Non per nulla la delegazione del golpista Guaidò tornava a casa con le pive nel sacco dall'incontro la sera dell'11 febbraio in Vaticano. Il direttore ad interim della Sala Stampa della Santa Sede, Alessandro Gisotti, dava notizia dell'incontro ma si limitava a sottolineare “la profonda preoccupazione perché si trovi con urgenza una soluzione giusta e pacifica per poter superare la crisi, nel rispetto dei diritti umani e cercando il bene di tutti gli abitanti del Paese, evitando uno spargimento di sangue”. Nessun riconoscimento dei golpisti dal Vaticano, almeno ufficialmente.

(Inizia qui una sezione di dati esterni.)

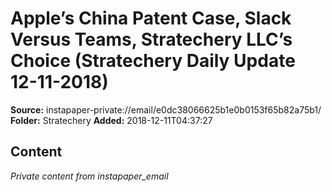 # Apple’s China Patent Case, Slack Versus Teams, Stratechery LLC’s Choice (Stratechery Daily Update 12-11-2018)

**Source:** instapaper-private://email/e0dc38066625b1e0b0153f65b82a75b1/
**Folder:** Stratechery
**Added:** 2018-12-11T04:37:27




## Content
*Private content from instapaper_email*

Il Venezuela è finito nel mirino dell'imperialismo americano per la politica antimperialista condotta dal governo di Caracas e perché ha grandi riserve di minerali preziosi e le maggiori riserve petrolifere del mondo, stimate in oltre 300 miliardi di barili, sei volte superiori a quelle americane sulle quali stanno mettendo le mani le concorrenti imperialiste Russia e Cina. La nuova Via della seta cinese, attraverso i progetti finanziati dalla banca di investimenti Aiib e dal fondo per lo sviluppo Silk Road Fund cinesi, è arrivata in Sudamerica nel 2017 con l'adesione di Panama seguita da altri 14 paesi, per ultimo l’Ecuador nel dicembre 2018. La controffensiva dell'imperialismo americano per parare i colpi del principale rivale economico, il socialimperialismo cinese, ha portato l'amministrazione del fascista Trump a affondare il colpo contro il Venezuela.
Secondo una ricostruzione del New York Times , il golpe sarebbe stato messo a punto alla Casa Bianca dal senatore repubblicano della Florida Marco Rubio, d'intesa col vicepresidente Mike Pence e il consigliere per la sicurezza nazionale John Bolton, accettato da Trump il 22 gennaio e messo in atto il giorno seguente con l'autoproclamazione di Juan Guaidó. Se sia andata effettivamente così o meno non lo sappiamo, i risultati sono sotto gli occhi di tutti col Venezuela di Maduro messo nel mirino di un'aggressiva campagna interventista dei paesi imperialisti.